Every night, and during my toilet breaks, I sent out messages to as many people as I could: Friends and family in China, even the police and the Chinese embassy. Using TikTok, I also got in touch with the Cambodia-China Charity Team (an organisation that helps to rescue trafficking victims in Cambodia).
Together with local authorities, they managed to get me out.
Read our two-part investigative special:
NEXT DESTINATION: HOME
That was early December. Since then, I’ve lived in a guest house in Sihanoukville and depended on the kindness of charity organisations that’ve helped me with my living expenses.
After what had happened to me, I was worried about being kidnapped or trafficked again. Because of this, it’s been hard for me to find a job. I’ve been spending my time doing chores and cooking for the other people in the guest house.
I miss my family, and I want to go home. But there are very few flights owing to the pandemic, and tickets are very expensive — as much as US$10,000 (S$14,000) per ticket for a direct flight.

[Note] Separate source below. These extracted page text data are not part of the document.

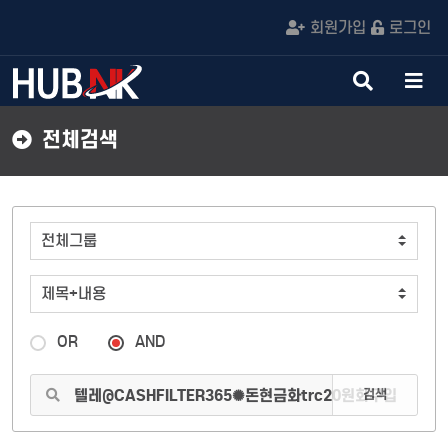
회원가입
로그인
검
메
색
뉴
버
버
전체검색
튼
튼
OR
AND
검색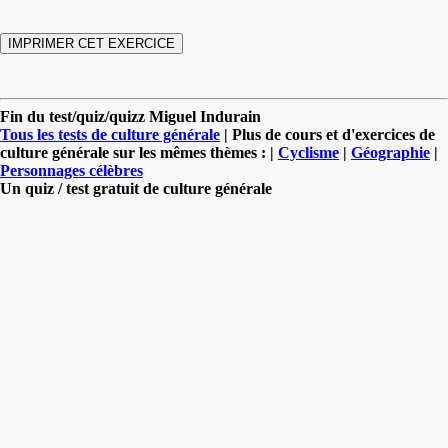
Fin du test/quiz/quizz Miguel Indurain
Tous les tests de culture générale
| Plus de cours et d'exercices de
culture générale sur les mêmes thèmes : |
Cyclisme
|
Géographie
|
Personnages célèbres
Un quiz / test gratuit de culture générale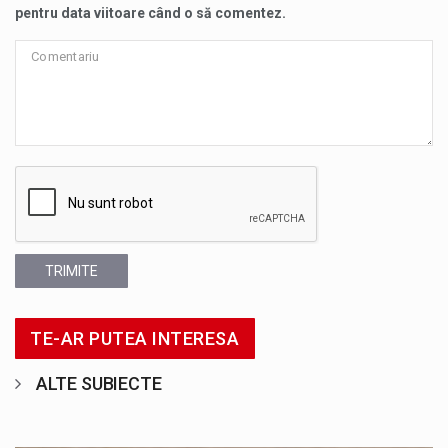
pentru data viitoare când o să comentez.
TRIMITE
TE-AR PUTEA INTERESA
ALTE SUBIECTE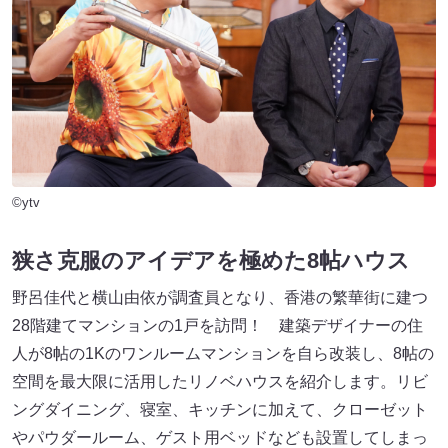
©ytv
狭さ克服のアイデアを極めた8帖ハウス
野呂佳代と横山由依が調査員となり、香港の繁華街に建つ
28階建てマンションの1戸を訪問！ 建築デザイナーの住
人が8帖の1Kのワンルームマンションを自ら改装し、8帖の
空間を最大限に活用したリノベハウスを紹介します。リビ
ングダイニング、寝室、キッチンに加えて、クローゼット
やパウダールーム、ゲスト用ベッドなども設置してしまっ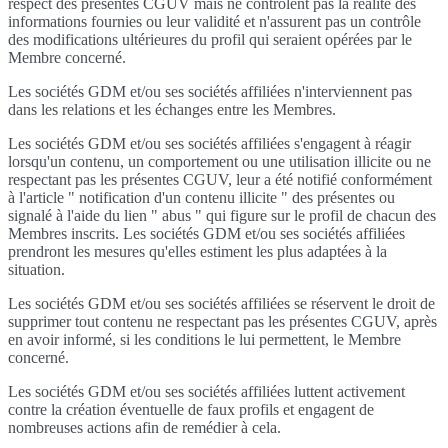
respect des présentes CGUV mais ne contrôlent pas la réalité des
informations fournies ou leur validité et n'assurent pas un contrôle
des modifications ultérieures du profil qui seraient opérées par le
Membre concerné.
Les sociétés GDM et/ou ses sociétés affiliées n'interviennent pas
dans les relations et les échanges entre les Membres.
Les sociétés GDM et/ou ses sociétés affiliées s'engagent à réagir
lorsqu'un contenu, un comportement ou une utilisation illicite ou ne
respectant pas les présentes CGUV, leur a été notifié conformément
à l'article " notification d'un contenu illicite " des présentes ou
signalé à l'aide du lien " abus " qui figure sur le profil de chacun des
Membres inscrits. Les sociétés GDM et/ou ses sociétés affiliées
prendront les mesures qu'elles estiment les plus adaptées à la
situation.
Les sociétés GDM et/ou ses sociétés affiliées se réservent le droit de
supprimer tout contenu ne respectant pas les présentes CGUV, après
en avoir informé, si les conditions le lui permettent, le Membre
concerné.
Les sociétés GDM et/ou ses sociétés affiliées luttent activement
contre la création éventuelle de faux profils et engagent de
nombreuses actions afin de remédier à cela.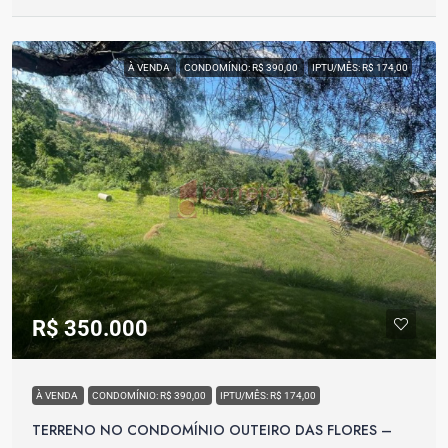
À VENDA
CONDOMÍNIO: R$ 390,00
IPTU/MÊS: R$ 174,00
R$ 350.000
À VENDA
CONDOMÍNIO: R$ 390,00
IPTU/MÊS: R$ 174,00
TERRENO NO CONDOMÍNIO OUTEIRO DAS FLORES –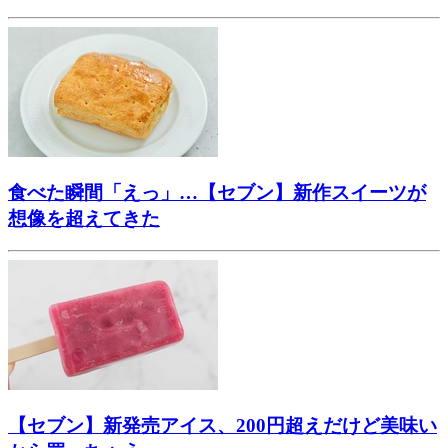
食べた瞬間「えっ」…【セブン】新作スイーツが
想像を超えてきた
【セブン】新発売アイス、200円超えだけど美味い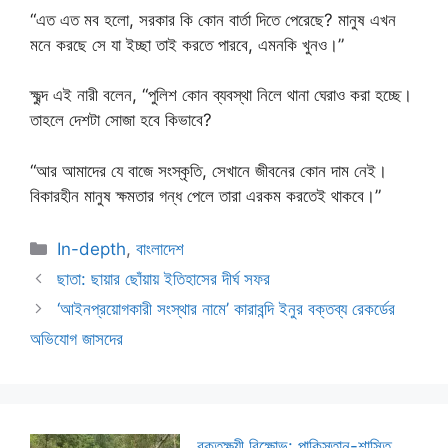
“এত এত মব হলো, সরকার কি কোন বার্তা দিতে পেরেছে? মানুষ এখন
মনে করছে সে যা ইচ্ছা তাই করতে পারবে, এমনকি খুনও।”
ক্ষুব্দ এই নারী বলেন, “পুলিশ কোন ব্যবস্থা নিলে থানা ঘেরাও করা হচ্ছে।
তাহলে দেশটা সোজা হবে কিভাবে?
“আর আমাদের যে বাজে সংস্কৃতি, সেখানে জীবনের কোন দাম নেই।
বিকারহীন মানুষ ক্ষমতার গন্ধ পেলে তারা এরকম করতেই থাকবে।”
Categories
In-depth
,
বাংলাদেশ
ছাতা: ছায়ার ছোঁয়ায় ইতিহাসের দীর্ঘ সফর
‘আইনপ্রয়োগকারী সংস্থার নামে’ কারাবন্দি ইনুর বক্তব্য রেকর্ডের
অভিযোগ জাসদের
রক্তক্ষয়ী বিক্ষোভ: পাকিস্তান-শাসিত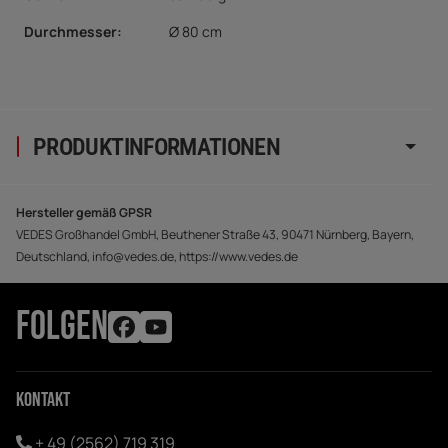
Durchmesser:
Ø 80 cm
PRODUKTINFORMATIONEN
Hersteller gemäß GPSR
VEDES Großhandel GmbH, Beuthener Straße 43, 90471 Nürnberg, Bayern,
Deutschland, info@vedes.de, https://www.vedes.de
FOLGEN
Kontakt
+ 49 (2562) 719 319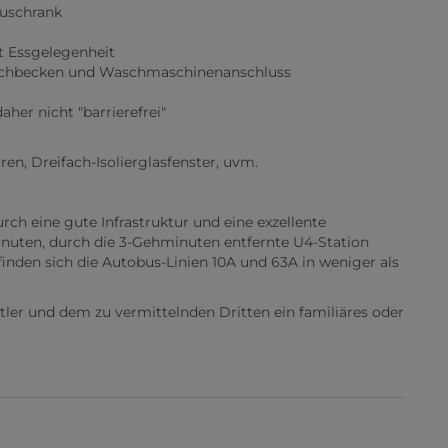
auschrank
)
t Essgelegenheit
chbecken und Waschmaschinenanschluss
her nicht "barrierefrei"
ren, Dreifach-Isolierglasfenster, uvm.
rch eine gute Infrastruktur und eine exzellente
inuten, durch die 3-Gehminuten entfernte U4-Station
inden sich die Autobus-Linien 10A und 63A in weniger als
tler und dem zu vermittelnden Dritten ein familiäres oder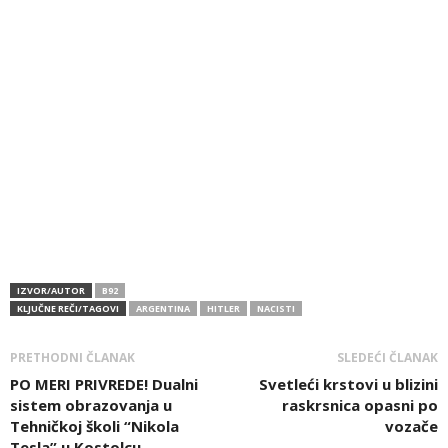
IZVOR/AUTOR
B92
KLJUČNE REČI/TAGOVI
ARGENTINA
HITLER
NACISTI
PRETHODNI ČLANAK
SLEDEĆI ČLANAK
PO MERI PRIVREDE! Dualni
Svetleći krstovi u blizini
sistem obrazovanja u
raskrsnica opasni po
Tehničkoj školi “Nikola
vozače
Tesla” u Kostolcu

If I really can’t get home, then I’ll try my best to find a job so I can survive here until flights resume and prices go down.
I’m just trying to stay out of trouble as much as I can. And I want to share my story so that others like me will avoid being scammed by fake promises of good overseas jobs with high salaries.
Be realistic and honest with yourself — it’s not as good a life as you think.
As told to Talking Point in April 2022. Since then, Lee has managed to return to China.